3. Is any OJK or BI license required?
When planning their business expansion, market players will also need to consider whether the proposed products and services fall under the purview of other Indonesian regulators such as the Financial Services Authority (Otoritas Jasa Keuangan or “OJK”) or the central bank, Bank Indonesia (“BI”). Generally speaking, OJK supervises the financial services sectors such as banking, insurance, and peer-to-peer lending, while BI supervises certain payment services activities, such as e-money and QR code payments.
The proposed new activities will have to be considered carefully when assessing whether an additional license is required (or permissible for it) from OJK or BI. For example, a digital platform may offer insurance products without needing an insurance brokerage license provided that it partners with another entity holding the necessary license and that the arrangement between the two companies is correctly structured. As another example, online platforms may also partner with e-money license holders instead of applying for an e-money license themselves, and structure the payment mechanisms on the platforms accordingly.

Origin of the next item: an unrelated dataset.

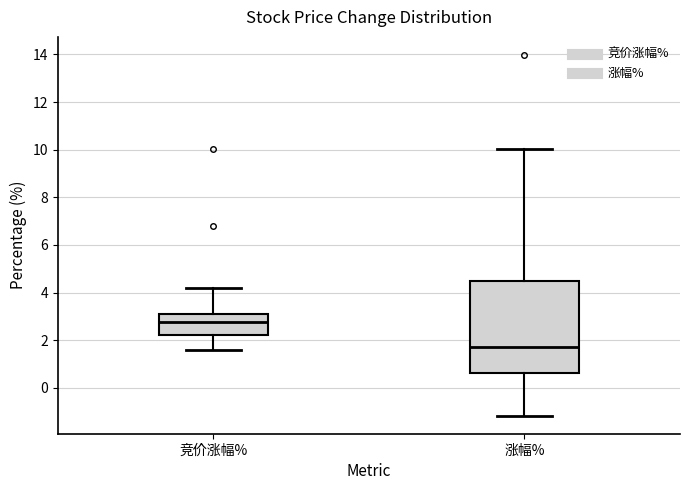

Reading left to right, read every box against the y-axis: the position of its median line, the range the box covers, and the ends of its whiskers. The values are not printed on the chart, so give them approximately, as read against the axis.

竞价涨幅%: median 2.8, box 2.2 to 3.2, whiskers 1.6 to 4.2
涨幅%: median 1.8, box 0.6 to 4.4, whiskers -1.2 to 10.0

In addition to a potential requirement for separate OJK or BI licenses, online platforms should also look out for other sector-specific regulations applicable to any of the products and services being offered. Some products are regulated by specific government agencies or authorities – for instance, drugs and tobacco products are regulated by the National Agency for Drug and Food Control (BPOM). Certain services are also specifically regulated, such as ride-hailing services and medical services (which are becoming more relevant as online platforms start to move into telemedicine).
4. Data protection
One of the objectives of becoming a super app is to obtain access to the wealth of user data that can be collected, analysed and monetised. As in many other jurisdictions, data protection is a topic that regulators in Indonesia are becoming more focused on, especially with the imminent issuance of Indonesia’s Data Protection Law and amendment of Government Regulation No. 82 of 2012 on Implementation of Electronic Systems and Transactions. The new regulatory framework should afford greater protection for customers’ personal data and hopefully clarify existing grey regulatory areas, borrowing mainly from the EU’s General Data Protection Regulation (GDPR).
The Ministry of Information and Communications is one of several government agencies now looking at data protection issues. OJK has also begun issuing more guidance on the types of data that peer-to-peer lending platforms can collect. As these platforms collect more data from customers (including from customer devices using scraping technology, among other things), and then use the data for broad-ranging purposes, data protection has become another key area for super apps to consider.
All said, whilst the regulatory framework in Indonesia for super apps is still somewhat piecemeal and not fully formed yet, the broad strokes of the potentially relevant issues are now fairly well understood. It remains a fast-evolving area, as the innovative services provided by these apps continue to push the boundaries of existing regulations and the implementation of policies by multiple regulators in Indonesia.